Oxfenicine (S-4-hydroxyphenylglycine) is a cardioselective inhibitor of long-chain fatty acid oxidation. In anesthetized dogs, oxfenicine (3.3 mg/kg, i.v.) increased myocardial blood flow by 33% under normal conditions and by 71% during isoprenaline infusion, but produced no other hemodynamic changes. Similar results were obtained with two other inhibitors of fatty acid oxidation, 2-bromopalmitate and 2-tetradecylglycidate. Chronic administration of oxfenicine to dogs for 1 year produced dose-related, nonpathological increases in relative heart weight (up to 85% at 750 mg/kg per day).
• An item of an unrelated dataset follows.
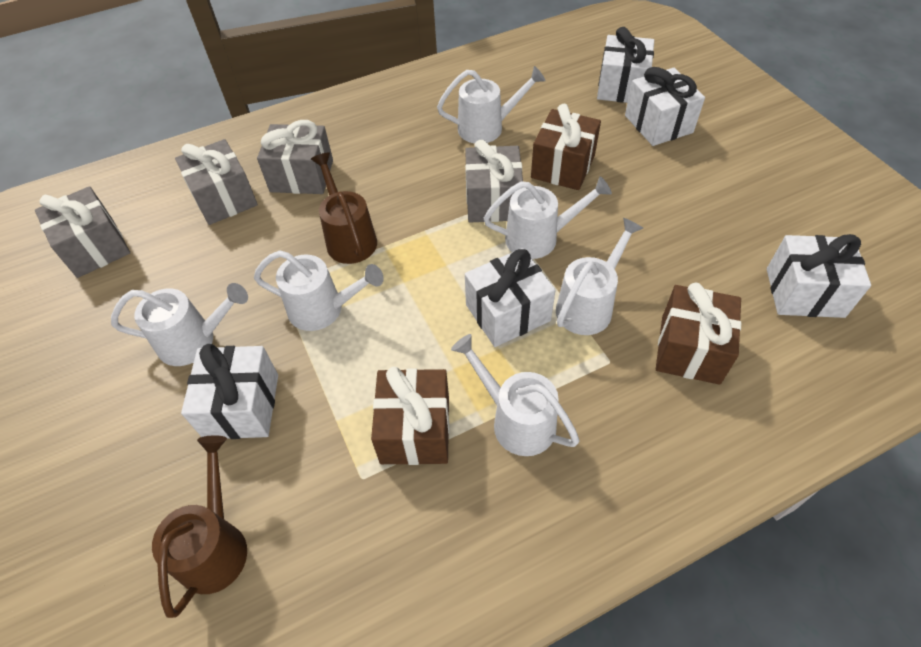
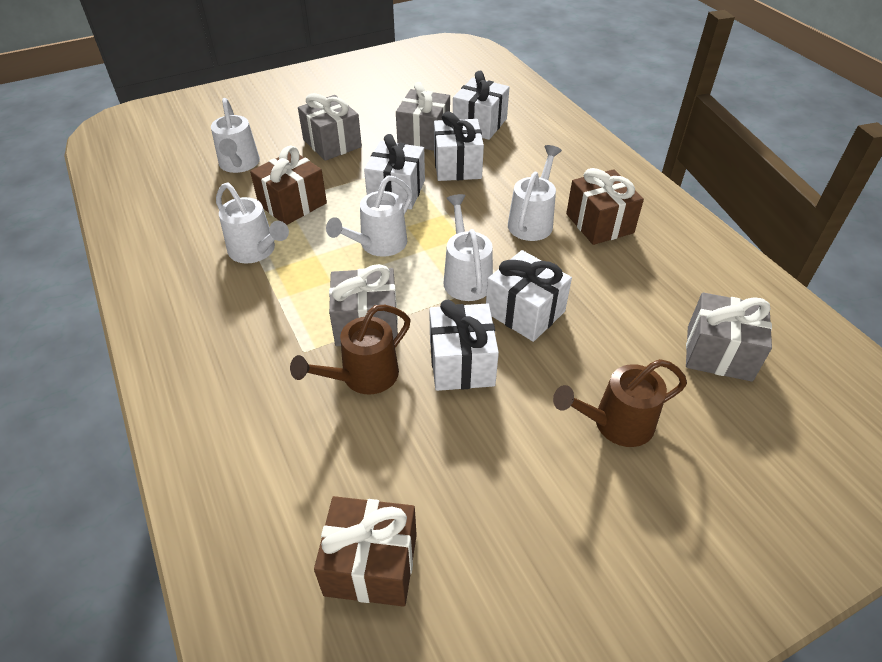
white watering can: [111,283,248,366] [254,250,383,331] [437,66,546,144] [451,334,580,456] [484,176,612,259] [556,218,643,335] = 6 -> [211,98,260,173] [216,183,289,263] [326,176,413,257] [443,194,493,301] [508,145,562,241] = 5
Smaller effects (up to 30% at 900 mg/kg per day) were observed in a similar study in rats. Cardiac hypertrophy has previously been reported in rodents treated with 2-tetradecylglycidate. Moreover, cardiomegaly is frequently observed in cases of carnitine deficiency. We therefore suggest that coronary hyperemia and cardiac hypertrophy following either inhibition of fatty acid oxidation or an increase in cardiac work load may be adaptive changes triggered by a common mechanism-namely, a fall in cytosolic phosphorylation potential. In support of this, oxfenicine decreased the phosphocreatine/creatine ratio in rat hearts perfused in the presence of oleate. These findings suggest the possibility that metabolic abnormalities may provide the key to many idiopathic cardiomyopathies of uncertain origin.